◆ **Material for the task**

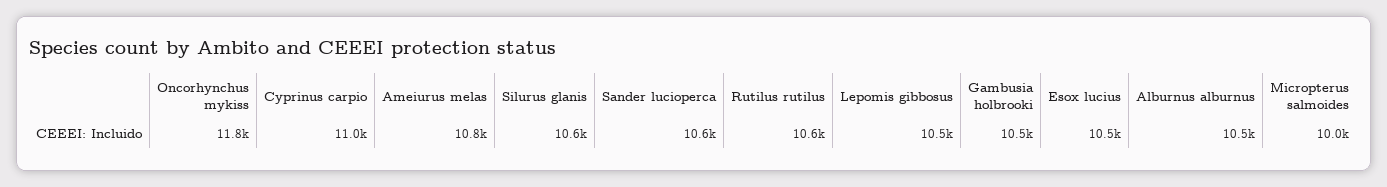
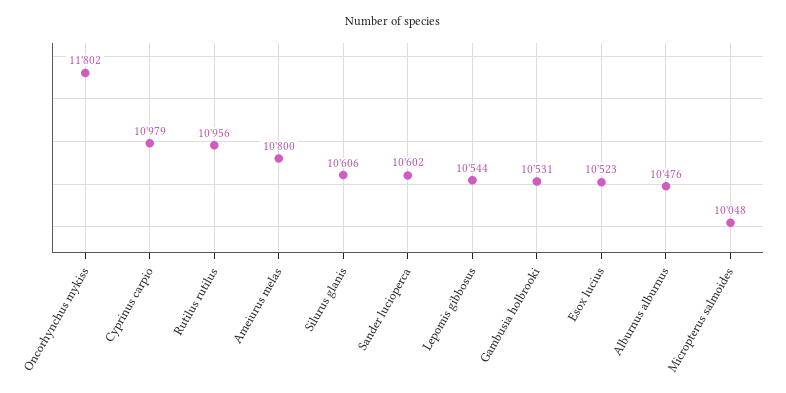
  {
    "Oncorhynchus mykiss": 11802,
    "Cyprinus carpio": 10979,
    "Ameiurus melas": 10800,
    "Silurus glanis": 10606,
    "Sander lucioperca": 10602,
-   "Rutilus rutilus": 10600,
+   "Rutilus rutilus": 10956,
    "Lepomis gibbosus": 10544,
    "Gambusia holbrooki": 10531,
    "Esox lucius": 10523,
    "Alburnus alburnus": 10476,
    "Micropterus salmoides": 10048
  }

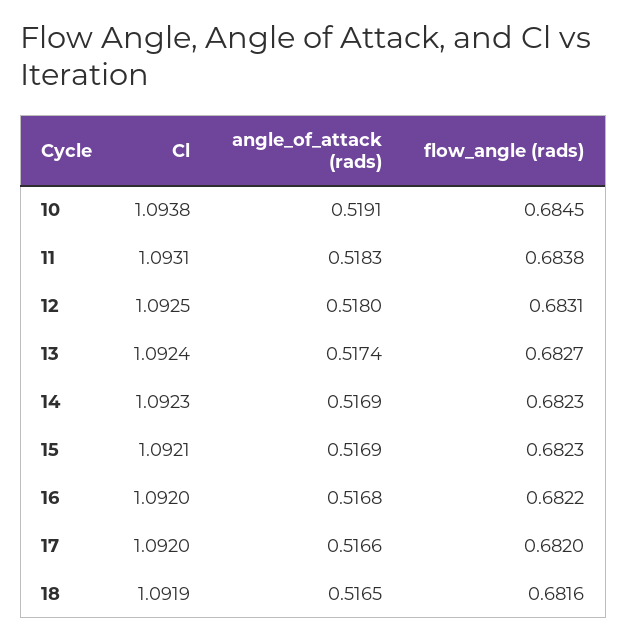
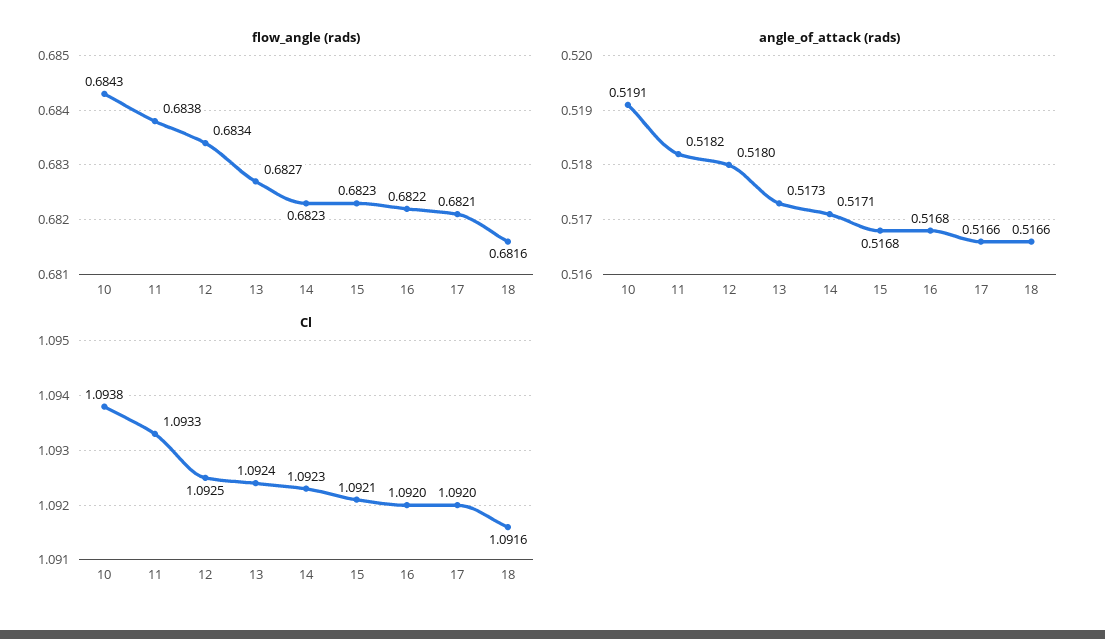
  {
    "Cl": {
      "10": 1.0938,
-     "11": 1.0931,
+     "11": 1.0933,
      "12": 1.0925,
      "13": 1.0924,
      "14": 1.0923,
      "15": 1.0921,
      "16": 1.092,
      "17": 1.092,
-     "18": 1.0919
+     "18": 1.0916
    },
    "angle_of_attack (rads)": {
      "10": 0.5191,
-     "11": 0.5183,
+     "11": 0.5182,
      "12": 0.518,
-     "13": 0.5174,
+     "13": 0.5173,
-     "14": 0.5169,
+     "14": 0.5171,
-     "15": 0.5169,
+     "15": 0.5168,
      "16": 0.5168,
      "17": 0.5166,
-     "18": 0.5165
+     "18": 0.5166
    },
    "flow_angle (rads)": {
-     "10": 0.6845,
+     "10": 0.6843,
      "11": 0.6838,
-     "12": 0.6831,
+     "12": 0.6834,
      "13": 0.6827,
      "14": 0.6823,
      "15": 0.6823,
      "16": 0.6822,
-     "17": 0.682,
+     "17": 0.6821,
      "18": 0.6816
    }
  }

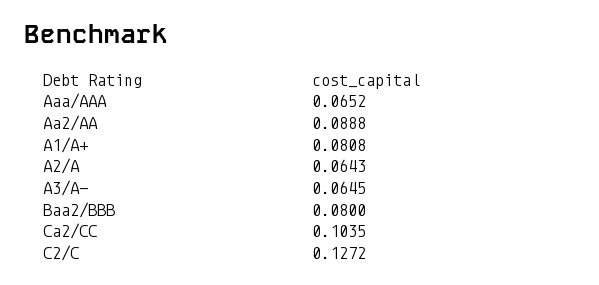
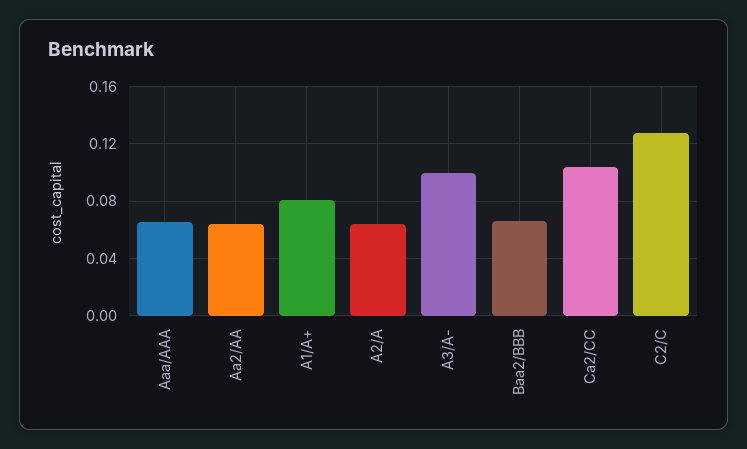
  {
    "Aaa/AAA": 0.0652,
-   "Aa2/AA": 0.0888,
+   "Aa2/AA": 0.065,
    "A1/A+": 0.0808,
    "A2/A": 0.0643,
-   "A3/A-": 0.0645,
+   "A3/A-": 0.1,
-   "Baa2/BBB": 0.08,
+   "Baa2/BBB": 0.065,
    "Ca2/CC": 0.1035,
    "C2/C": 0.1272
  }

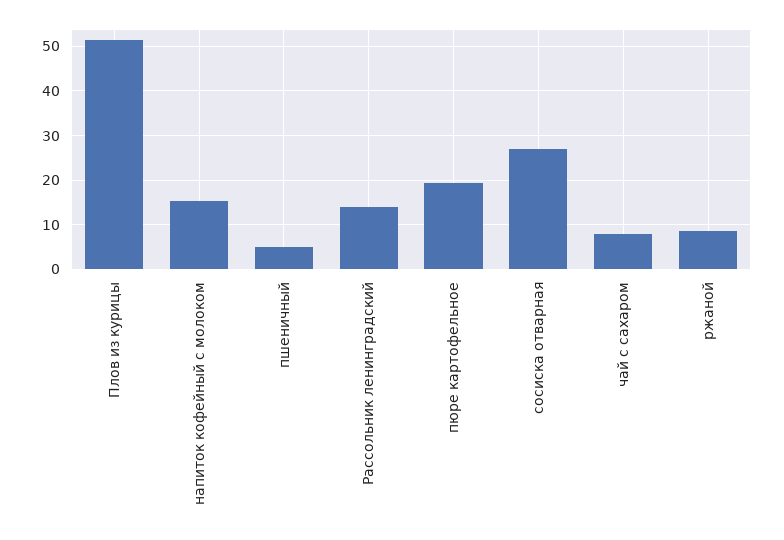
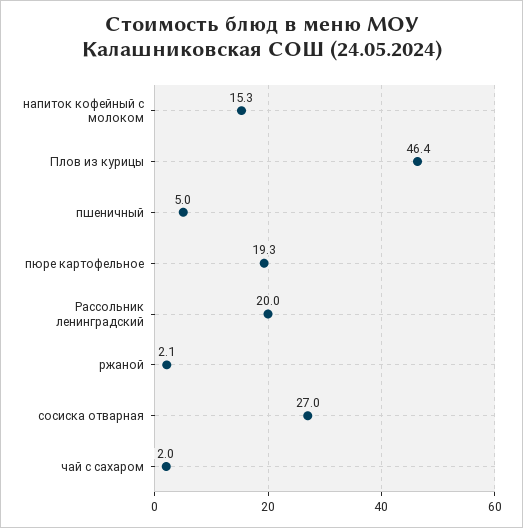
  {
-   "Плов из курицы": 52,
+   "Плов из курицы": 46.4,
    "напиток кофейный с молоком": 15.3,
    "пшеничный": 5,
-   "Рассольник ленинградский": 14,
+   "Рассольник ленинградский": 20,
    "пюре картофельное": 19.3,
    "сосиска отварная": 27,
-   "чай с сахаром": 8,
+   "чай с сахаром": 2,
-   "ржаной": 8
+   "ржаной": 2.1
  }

◆ **Exercise details**
How many lines of the material contain the string "rads"? Answer with the number and nothing else.

◆ **Solution**
2